Позднее тем летом я познакомился с отцом Анабел. Два месяца мы с ней играли в мужа и жену, тратя деньги из оставшихся у нее сорока тысяч: жили вместе, спали до полудня, завтракали тостами, прочесывали дешевые магазины и секонд-хенды, чтобы пополнить мой гардероб, спасались от жары на сдвоенных киносеансах в “Рице” и совершенствовались в технике стир-фрая. В мой день рождения мы решили более серьезно заняться работой. Я начал писать манифест “Неупрощенца”, она принялась за чтение для своего грандиозного кинопроекта, на которое отвела год. Каждый будний день после полудня отправлялась в Бесплатную библиотеку: мы решили, что будет здоровее, если мы на несколько часов в день станем расставаться, а она не хотела ждать меня дома, как домохозяйка.
В один из таких дней позвонил Дэвид Лэрд. Мне пришлось объяснить ему, что у Анабел появился в моем лице бойфренд.
– Интересно, – сказал Дэвид. – Я вам открою маленький секрет: я рад слышать мужской голос. Я боялся, что она одарит благосклонностью эту свою душевнобольную подружку-лесбиянку, назло мне просто-напросто.
– Не думаю, что такой поворот был возможен, – возразил я.
– Вы черный? – поинтересовался он. – Инвалид? Судимый? Наркоман?
– Нет-нет.
– Интересно. Я вам еще один секрет открою: вы уже мне нравитесь. Я так понимаю, вы любите мою дочь?
Я замялся.
– Разумеется, любите. Она нечто, не правда ли? Назвать ее неуправляемой – значит дико преуменьшить. Нечто единственное в своем роде.
До меня уже доходило, почему Анабел его ненавидит.
– Но слушайте, – продолжал он, – если вы нравитесь ей, то вы нравитесь мне. Черт, я даже был готов поискать хорошее в этой душевнобольной, но, слава богу, до этого не дошло. Анабел на многое способна, чтобы мне досадить, но все-таки “назло папе отморожу уши” – не ее случай. Я ее знаю, я знаю эти нежные ушки. И мне хочется узнать, что за молодой человек с ней живет. Как насчет того, чтобы в ближайший четверг поужинать в “Ле бек-фен”?[81] Втроем. Я позвонил потому, что у меня будут кое-какие дела в Уилмингтоне[82].

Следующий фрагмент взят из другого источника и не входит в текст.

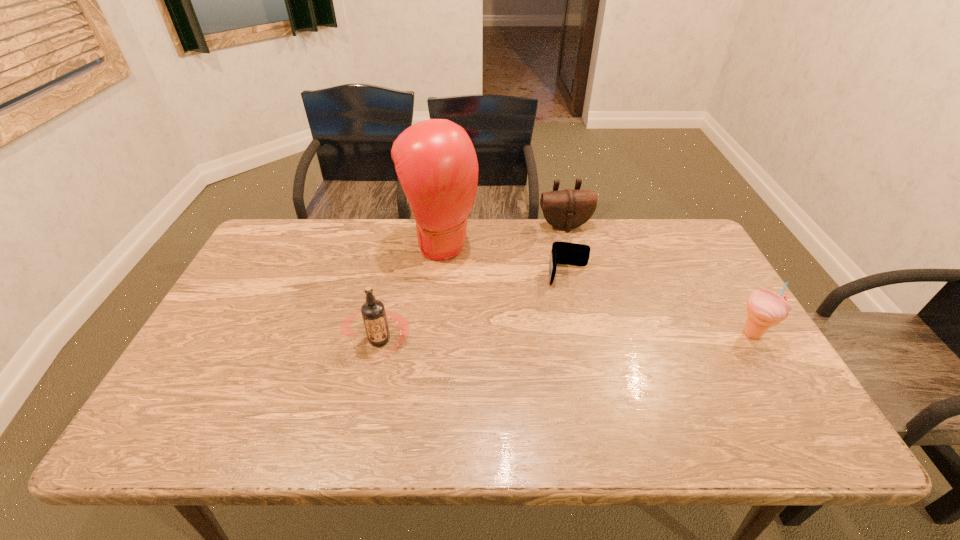
Identify the location of root beer. Image resolution: width=960 pixels, height=540 pixels. (373, 312).

This screenshot has width=960, height=540. Find the location of `the rightmost object`. the rightmost object is located at coordinates 765,308.

Where is `wallet`? Image resolution: width=960 pixels, height=540 pixels. wallet is located at coordinates (567, 253).

You are a GUI agent. You are given a task and a screenshot of the screen. Output one action in this format:
    pyautogui.click(x=<x>, y=<y>)
    Task: Click on the boxing glove
    
    Given the screenshot: What is the action you would take?
    pyautogui.click(x=435, y=161)

What are the coordinates of `pouch` in the screenshot? It's located at (567, 209).

The width and height of the screenshot is (960, 540). I want to click on free space located 0.070m on the label of the root beer, so click(x=369, y=389).

At what (x,y) coordinates should I click in order to perform the action: click on vacant space located 0.380m on the back of the rightmost object. Please return your answer as a coordinate pair (x, y). This screenshot has width=960, height=540. Looking at the image, I should click on (693, 237).

The width and height of the screenshot is (960, 540). I want to click on free location located on the outer surface of the wallet, so click(x=568, y=335).

Find the location of `vacant space located 0.210m on the outer surface of the wallet`. vacant space located 0.210m on the outer surface of the wallet is located at coordinates (568, 343).

Identify the location of free space located 0.170m on the outer surface of the wallet. The width and height of the screenshot is (960, 540). (568, 332).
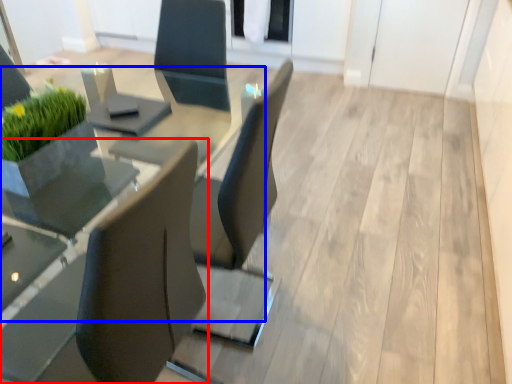
Question: Which of the following is the closest to the observer, chair (highlighted by a red box) or round table (highlighted by a blue box)?

Choices:
 (A) chair
 (B) round table

Answer: (A)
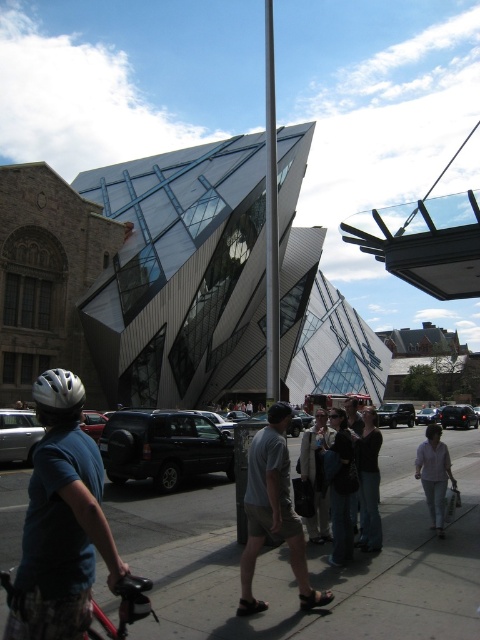
Question: Which of these objects is positioned closest to the light pink shirt at center?

Choices:
 (A) dark gray sweater at center
 (B) white matte bicycle helmet at lower left
 (C) dark blue jeans at center
 (D) gray concrete sidewalk at center

Answer: (C)

Question: Does gray fabric shorts at center appear on the left side of white cotton shirt at center?

Choices:
 (A) no
 (B) yes

Answer: (B)

Question: Based on their relative distances, which object is farther from the white matte bicycle helmet at lower left?

Choices:
 (A) red matte bicycle at lower left
 (B) dark gray sweater at center
 (C) glassy steel building at center
 (D) gray fabric shorts at center

Answer: (C)

Question: Which point is closer to the camera?

Choices:
 (A) pyautogui.click(x=330, y=540)
 (B) pyautogui.click(x=332, y=557)
 (C) pyautogui.click(x=375, y=458)
 (D) pyautogui.click(x=271, y=288)

Answer: (B)

Question: Is dark blue jeans at center bigger than white matte bicycle helmet at lower left?

Choices:
 (A) no
 (B) yes

Answer: (A)

Question: Can you confirm if white cotton shirt at center is bigger than light pink shirt at center?

Choices:
 (A) no
 (B) yes

Answer: (A)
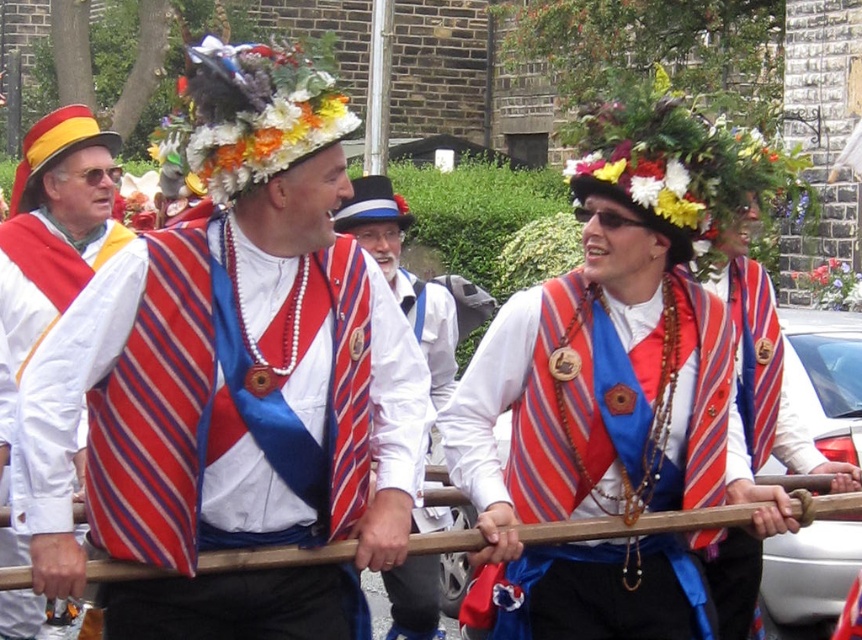
Question: Which object is positioned farthest from the matte red vest at center?

Choices:
 (A) matte fabric vest at center
 (B) matte white robe at left

Answer: (B)

Question: Which point is farther from the camera taking this photo?

Choices:
 (A) [x=175, y=275]
 (B) [x=23, y=355]
 (C) [x=386, y=253]

Answer: (C)

Question: Is matte fabric vest at center behind matte white robe at left?

Choices:
 (A) yes
 (B) no

Answer: (B)

Question: Can you confirm if matte fabric vest at center is positioned above matte red vest at center?

Choices:
 (A) no
 (B) yes

Answer: (B)

Question: Which of the following is the farthest from the observer?

Choices:
 (A) (417, 284)
 (B) (16, 321)

Answer: (A)

Question: Does matte fabric vest at center appear on the left side of matte white robe at left?

Choices:
 (A) no
 (B) yes

Answer: (A)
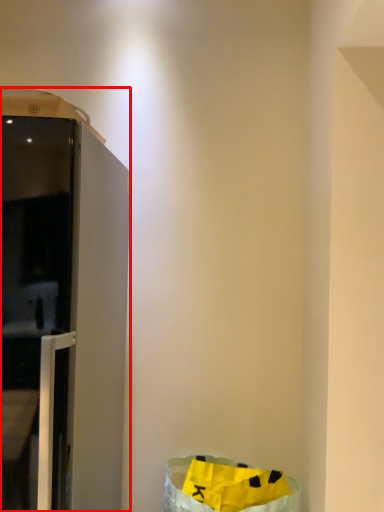
Question: From the image's perspective, where is furniture (annotated by the red box) located in relation to recycling bin in the image?

Choices:
 (A) below
 (B) above

Answer: (B)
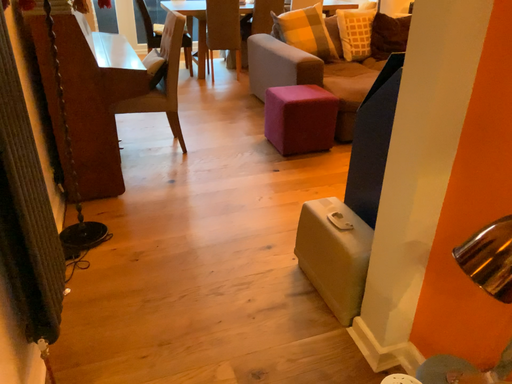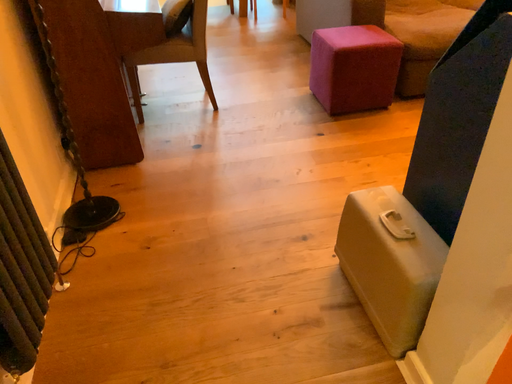
Question: How did the camera likely rotate when shooting the video?

Choices:
 (A) rotated upward
 (B) rotated downward

Answer: (B)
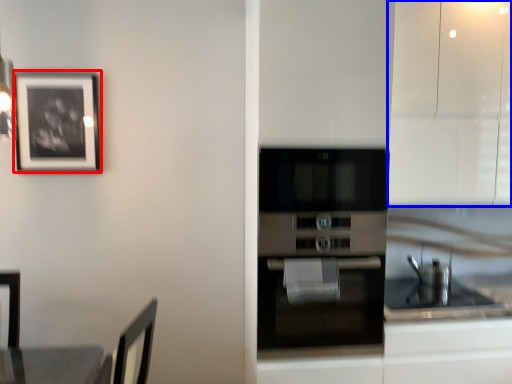
Question: Among these objects, which one is farthest to the camera, picture frame (highlighted by a red box) or cabinetry (highlighted by a blue box)?

Choices:
 (A) picture frame
 (B) cabinetry

Answer: (A)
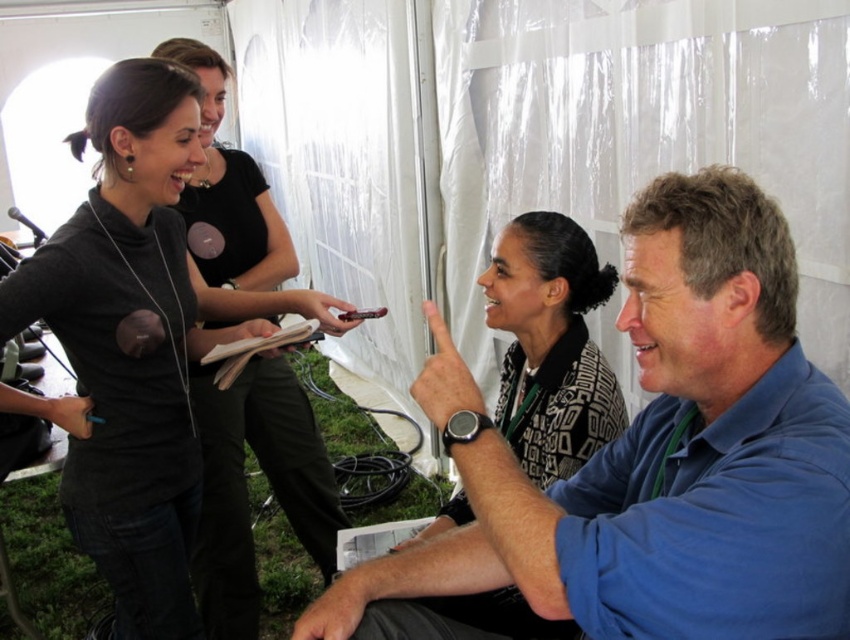
Question: Considering the real-world distances, which object is farthest from the dark gray turtleneck at upper left?

Choices:
 (A) patterned fabric blouse at center
 (B) blue cotton shirt at center

Answer: (B)

Question: Which is nearer to the dark gray turtleneck at upper left?

Choices:
 (A) patterned fabric blouse at center
 (B) blue cotton shirt at center

Answer: (A)

Question: Can you confirm if dark gray turtleneck at upper left is thinner than patterned fabric blouse at center?

Choices:
 (A) yes
 (B) no

Answer: (B)

Question: Which object is closer to the camera taking this photo?

Choices:
 (A) patterned fabric blouse at center
 (B) blue cotton shirt at center

Answer: (B)

Question: Can you confirm if blue cotton shirt at center is positioned below dark gray turtleneck at upper left?

Choices:
 (A) yes
 (B) no

Answer: (A)

Question: Considering the relative positions of dark gray turtleneck at upper left and patterned fabric blouse at center in the image provided, where is dark gray turtleneck at upper left located with respect to patterned fabric blouse at center?

Choices:
 (A) above
 (B) below

Answer: (A)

Я сказал, что мне надо спросить Анабел.
– Черт возьми, Том, – вас Том зовут, я верно запомнил? Чтобы жить с моей девочкой, вам кое-какие мужественные железы надо в себе вырастить, иначе она слопает вас живьем. Просто скажите ей, что согласились со мной поужинать. Можете произнести сейчас эти слова? “Да, Дэвид, я поужинаю с вами”.
– Да, конечно, я не против, – сказал я. – Если только она не против.
– Нет-нет-нет. Это не те слова. Мы с вами ужинаем, точка. Она, если захочет, может присоединиться. Поверьте мне, она ни за что не допустит, чтобы мы с вами встретились без нее. Вот почему так важно, чтобы вы сказали мне эти слова. Если вы уже сейчас так ее боитесь, что будет потом?
– Я не боюсь ее, – возразил я. – Но если она не хочет вас видеть…
– Ладно. Хорошо. Вот вам другой аргумент. Открываю очередной секрет: она хочет меня видеть. Уже больше года прошло с тех пор, как она в последний раз кинула мне в лицо собачьим дерьмом. Так она поступает. И хотя она не любит в этом признаваться, ей нравится так поступать. Запас собачьего дерьма у нее большой, и есть только одно лицо, в которое она хочет им кидаться. Поэтому когда она скажет, что не хочет меня видеть, скажите ей на это, что все равно намерены со мной встретиться. То, что мы фактически делаем это ради нее, будет нашим маленьким секретом.